== Available data ==
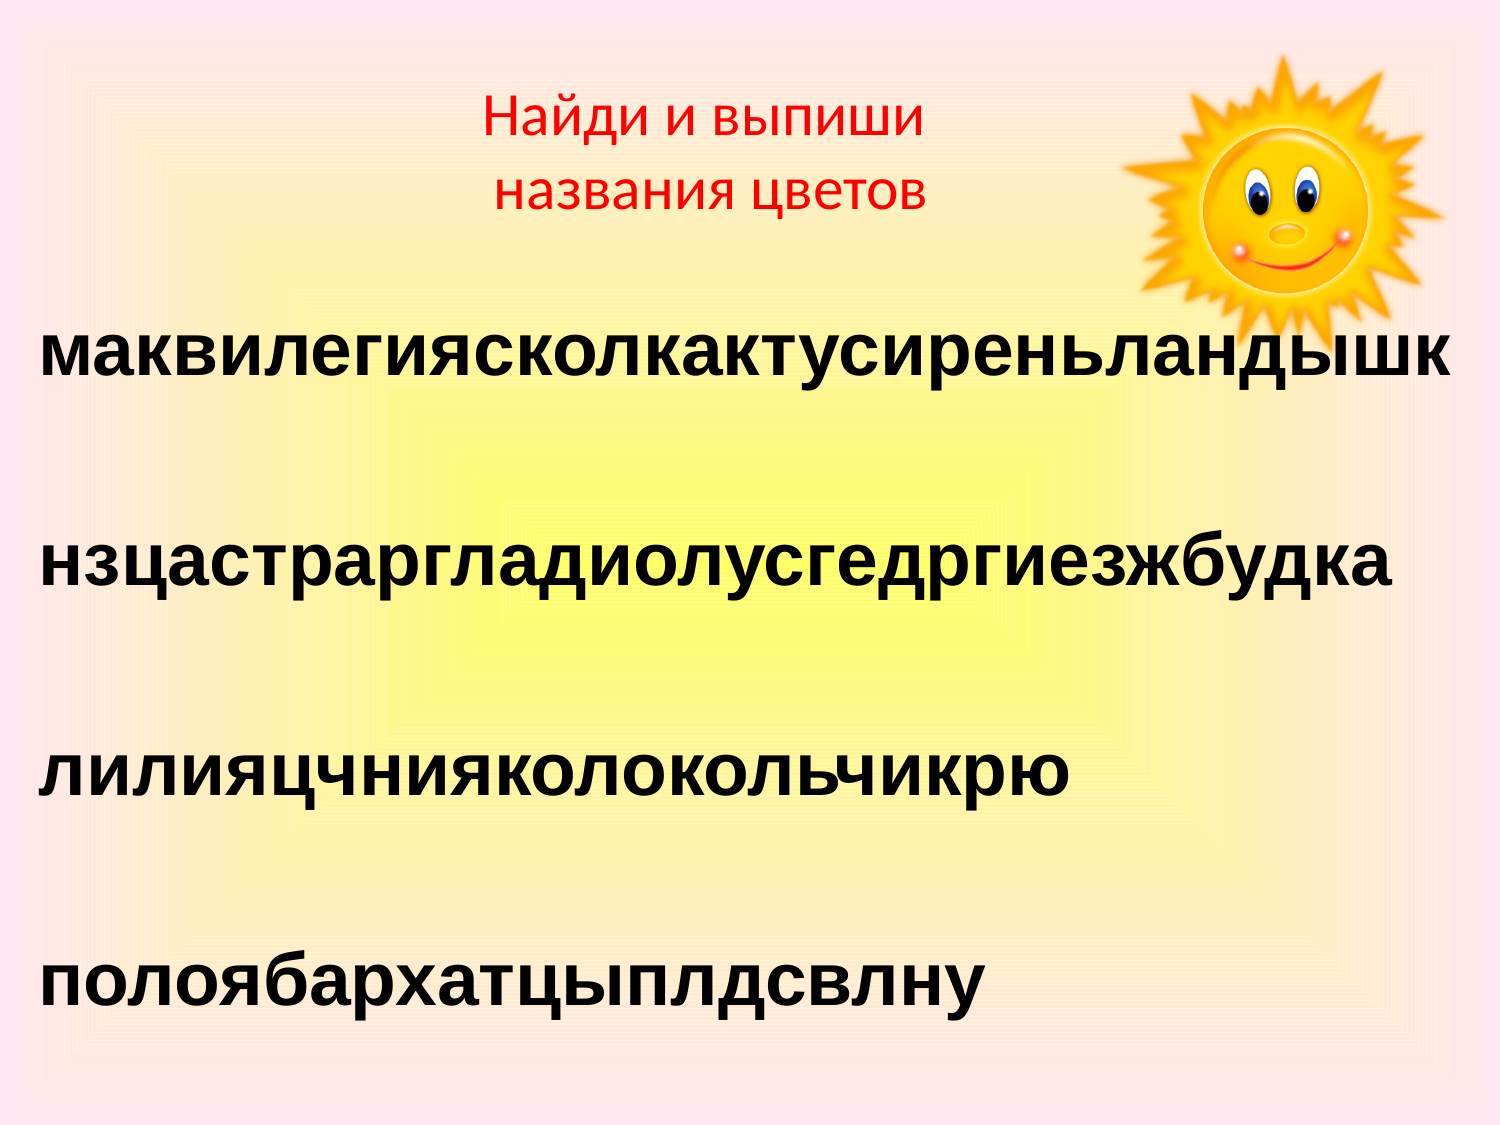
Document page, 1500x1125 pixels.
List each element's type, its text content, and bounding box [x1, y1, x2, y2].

picture [1113, 46, 1454, 292]
list маквилегиясколкактусиреньландышк нзцастраргладиолусгедргиезжбудка лилияцчнияколокольчикрю полоябархатцыплдсвлну [23, 292, 1477, 1036]
title Найди и выпиши названия цветов [35, 66, 1388, 230]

== Job item ==
Please copy out the whole listing exactly as it stands, minus the pictures.

== Exercise answer ==
Document page, 1500x1125 pixels.
List each element's type, its text content, and bounding box [x1, y1, x2, y2].

picture [1113, 46, 1454, 292]
list маквилегиясколкактусиреньландышк нзцастраргладиолусгедргиезжбудка лилияцчнияколокольчикрю полоябархатцыплдсвлну [23, 292, 1477, 1036]
title Найди и выпиши названия цветов [35, 66, 1388, 230]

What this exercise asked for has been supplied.